Les promenades mangent les dunes


C'est le phénomène de résilience qui permet la sauvegarde du trait de côte : « Il faut des conditions précises pour assurer la conservation de la dune. L'avant-dune sert de réservoir de sable à la mer et lors des tempêtes ». Et ces conditions ont été négligées par l'homme au fil des siècles.
La naissance du tourisme balnéaire, au début du XXe siècle, a commencé à perturber ce bel équilibre : « C'est le début des constructions sur les fronts de mer. On commence à bâtir des promenades en supprimant ces réservoirs de dune ».
Un autre évènement a accentué le phénomène à Wissant : les extractions au large du flanc nord du "Banc à la Ligne" entre 1973 et 1981. Au total, on peut estimer à 1,2 million de m³ la quantité de sable prélevée devant Wissant pour permettre la construction de grands projets.
Une fois que le système est déséquilibré, le "démaigrissement" de la plage s'emballe : « On a vu les effets des mauvaises pratiques trop tard. On a accumulé un déficit sédimentaire. Wissant est un cas exemplaire ». Pour la scientifique, « il faut raisonner à l'échelle de la baie. La baie de Wissant à tendance à se vider.
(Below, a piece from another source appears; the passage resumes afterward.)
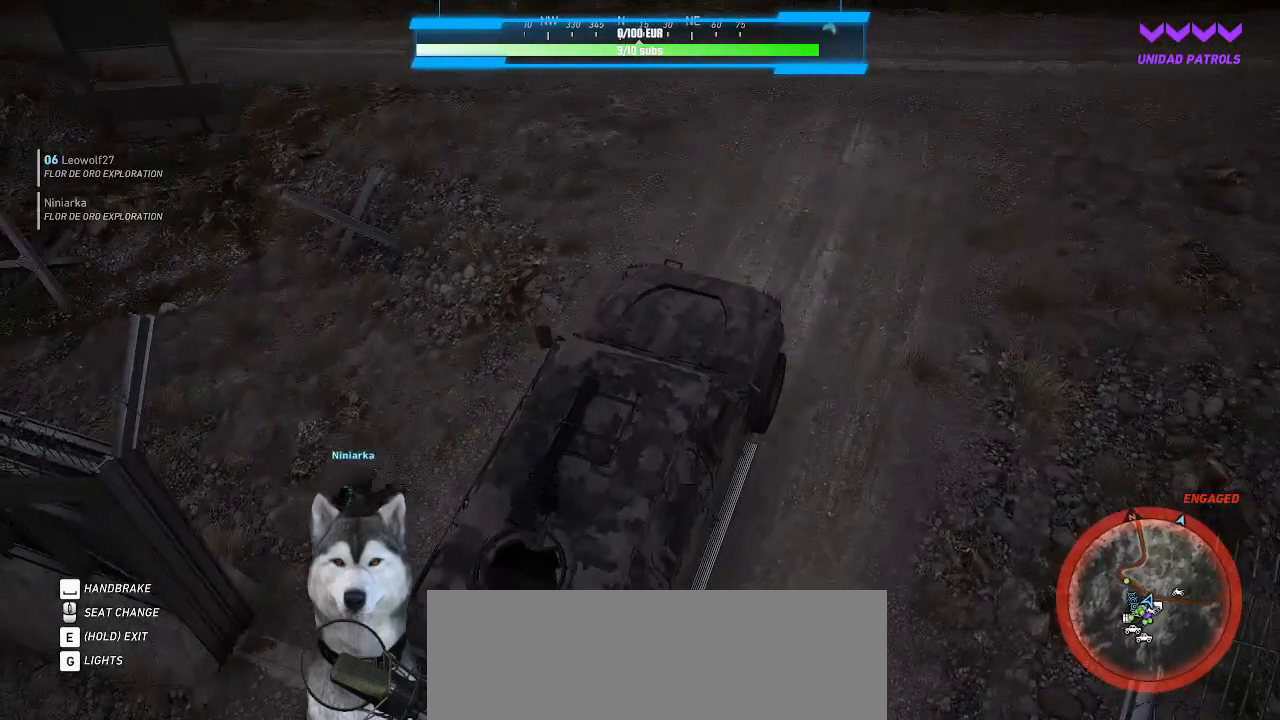
{"keys": [], "mouse": [], "events": []}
Le Banc à la Ligne s'est séparé du Cap Gris-Nez entre 1977 et 2002 ».
Depuis, le phénomène des courants a accentué la disparition du sable à Wissant.

Reconstruire la digue,
réensabler la baie


Les péripéties endurées par la digue de Wissant ont joué un rôle important dans la situation que traverse aujourd'hui la station balnéaire. « Dès qu'il y a une digue, on observe un abaissement du niveau de la plage, remarque Yvonne Battiau-Queney. Ça protège les maisons mais ça ne reconstitue pas la plage ».
La fragilité de la digue de Wissant n'est plus un secret : détruite une première fois en 2001, reconstruite pour subir une nouvelle catastrophe six ans plus tard, elle reste une construction indispensable pour préserver les habitations. Bernard Bracq a pu donner des indications sur l'avenir de la digue : l'appel d'offre pour la reconstruction sera lancé dans les prochains jours avec des travaux programmés dans 12 à 18 mois. Le maire de Wissant a aussi indiqué que les blockhaus situés au niveau de la dune d'Aval devraient être détruits en janvier prochain. 300 pieux, très serrés, seront plantés ensuite pour piéger le sable.
Une fois la digue reconstruite, la sauvegarde de la baie ne passera que par « une recharge massive en sable » : « Il faut profiter du chantier de Calais Port 2015 pour récupérer le sable dragué dans les futurs bassins, plaide Yvonne Battiau-Queney. Mais ça doit accompagner la reconstruction de la digue. C'est la condition sine qua non pour que la plage se reforme ». On estime à 1 million de m³ la quantité de sable disponible. Suffisamment pour recréer une dynamique favorable : « Après le réensablement, le processus est immédiat. » Et pour consolider la situation, la scientifique conseille l'utilisation de dispositifs "doux" pour piéger le sable. A ces seules conditions, Wissant restera confortablement niché entre les deux caps.